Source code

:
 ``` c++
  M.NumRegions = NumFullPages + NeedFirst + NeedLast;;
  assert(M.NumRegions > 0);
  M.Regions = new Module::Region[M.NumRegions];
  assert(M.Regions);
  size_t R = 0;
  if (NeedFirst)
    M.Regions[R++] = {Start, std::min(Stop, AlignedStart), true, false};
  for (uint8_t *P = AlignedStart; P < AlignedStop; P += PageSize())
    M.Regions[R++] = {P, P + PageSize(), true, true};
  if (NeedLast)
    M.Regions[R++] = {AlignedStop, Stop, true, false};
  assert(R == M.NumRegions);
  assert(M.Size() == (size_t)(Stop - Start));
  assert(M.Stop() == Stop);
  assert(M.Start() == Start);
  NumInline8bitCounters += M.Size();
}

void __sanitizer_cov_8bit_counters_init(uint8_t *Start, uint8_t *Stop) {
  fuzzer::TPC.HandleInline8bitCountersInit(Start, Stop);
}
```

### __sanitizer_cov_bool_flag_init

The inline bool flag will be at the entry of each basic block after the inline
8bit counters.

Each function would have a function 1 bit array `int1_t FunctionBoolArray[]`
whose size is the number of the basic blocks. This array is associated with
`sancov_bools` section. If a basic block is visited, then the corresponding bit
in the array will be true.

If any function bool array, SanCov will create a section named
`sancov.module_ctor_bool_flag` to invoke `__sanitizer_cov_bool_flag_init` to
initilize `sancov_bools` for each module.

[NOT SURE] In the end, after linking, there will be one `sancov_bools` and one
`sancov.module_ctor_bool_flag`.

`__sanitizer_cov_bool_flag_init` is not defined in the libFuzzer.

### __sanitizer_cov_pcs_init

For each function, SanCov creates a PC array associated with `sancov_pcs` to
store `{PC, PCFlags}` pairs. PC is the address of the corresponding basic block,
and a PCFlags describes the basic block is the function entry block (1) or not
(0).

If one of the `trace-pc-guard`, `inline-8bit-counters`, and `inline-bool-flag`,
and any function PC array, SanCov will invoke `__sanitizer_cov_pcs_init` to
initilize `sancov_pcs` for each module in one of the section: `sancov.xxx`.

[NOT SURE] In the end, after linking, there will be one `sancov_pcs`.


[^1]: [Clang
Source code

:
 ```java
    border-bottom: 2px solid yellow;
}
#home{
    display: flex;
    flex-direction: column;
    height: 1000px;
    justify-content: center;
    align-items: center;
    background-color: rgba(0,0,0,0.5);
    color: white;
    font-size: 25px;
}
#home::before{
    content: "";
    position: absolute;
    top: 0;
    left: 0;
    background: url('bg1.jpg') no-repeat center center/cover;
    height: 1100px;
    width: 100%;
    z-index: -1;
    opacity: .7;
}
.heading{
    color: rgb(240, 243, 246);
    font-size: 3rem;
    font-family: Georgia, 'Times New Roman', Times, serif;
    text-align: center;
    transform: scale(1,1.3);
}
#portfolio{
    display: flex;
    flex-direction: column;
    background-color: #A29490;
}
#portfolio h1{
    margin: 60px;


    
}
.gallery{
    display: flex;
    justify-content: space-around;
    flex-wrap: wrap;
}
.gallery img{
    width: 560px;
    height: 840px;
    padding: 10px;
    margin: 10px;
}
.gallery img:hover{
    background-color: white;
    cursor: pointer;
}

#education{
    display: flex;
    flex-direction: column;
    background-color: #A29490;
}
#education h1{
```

* [Assigned task]:
Your task is to reproduce the full listing exactly.

* [Answer below]:
Source code

:
 ``` c++
  M.NumRegions = NumFullPages + NeedFirst + NeedLast;;
  assert(M.NumRegions > 0);
  M.Regions = new Module::Region[M.NumRegions];
  assert(M.Regions);
  size_t R = 0;
  if (NeedFirst)
    M.Regions[R++] = {Start, std::min(Stop, AlignedStart), true, false};
  for (uint8_t *P = AlignedStart; P < AlignedStop; P += PageSize())
    M.Regions[R++] = {P, P + PageSize(), true, true};
  if (NeedLast)
    M.Regions[R++] = {AlignedStop, Stop, true, false};
  assert(R == M.NumRegions);
  assert(M.Size() == (size_t)(Stop - Start));
  assert(M.Stop() == Stop);
  assert(M.Start() == Start);
  NumInline8bitCounters += M.Size();
}

void __sanitizer_cov_8bit_counters_init(uint8_t *Start, uint8_t *Stop) {
  fuzzer::TPC.HandleInline8bitCountersInit(Start, Stop);
}
```

### __sanitizer_cov_bool_flag_init

The inline bool flag will be at the entry of each basic block after the inline
8bit counters.

Each function would have a function 1 bit array `int1_t FunctionBoolArray[]`
whose size is the number of the basic blocks. This array is associated with
`sancov_bools` section. If a basic block is visited, then the corresponding bit
in the array will be true.

If any function bool array, SanCov will create a section named
`sancov.module_ctor_bool_flag` to invoke `__sanitizer_cov_bool_flag_init` to
initilize `sancov_bools` for each module.

[NOT SURE] In the end, after linking, there will be one `sancov_bools` and one
`sancov.module_ctor_bool_flag`.

`__sanitizer_cov_bool_flag_init` is not defined in the libFuzzer.

### __sanitizer_cov_pcs_init

For each function, SanCov creates a PC array associated with `sancov_pcs` to
store `{PC, PCFlags}` pairs. PC is the address of the corresponding basic block,
and a PCFlags describes the basic block is the function entry block (1) or not
(0).

If one of the `trace-pc-guard`, `inline-8bit-counters`, and `inline-bool-flag`,
and any function PC array, SanCov will invoke `__sanitizer_cov_pcs_init` to
initilize `sancov_pcs` for each module in one of the section: `sancov.xxx`.

[NOT SURE] In the end, after linking, there will be one `sancov_pcs`.


[^1]: [Clang
Source code

:
 ```java
    border-bottom: 2px solid yellow;
}
#home{
    display: flex;
    flex-direction: column;
    height: 1000px;
    justify-content: center;
    align-items: center;
    background-color: rgba(0,0,0,0.5);
    color: white;
    font-size: 25px;
}
#home::before{
    content: "";
    position: absolute;
    top: 0;
    left: 0;
    background: url('bg1.jpg') no-repeat center center/cover;
    height: 1100px;
    width: 100%;
    z-index: -1;
    opacity: .7;
}
.heading{
    color: rgb(240, 243, 246);
    font-size: 3rem;
    font-family: Georgia, 'Times New Roman', Times, serif;
    text-align: center;
    transform: scale(1,1.3);
}
#portfolio{
    display: flex;
    flex-direction: column;
    background-color: #A29490;
}
#portfolio h1{
    margin: 60px;


    
}
.gallery{
    display: flex;
    justify-content: space-around;
    flex-wrap: wrap;
}
.gallery img{
    width: 560px;
    height: 840px;
    padding: 10px;
    margin: 10px;
}
.gallery img:hover{
    background-color: white;
    cursor: pointer;
}

#education{
    display: flex;
    flex-direction: column;
    background-color: #A29490;
}
#education h1{
```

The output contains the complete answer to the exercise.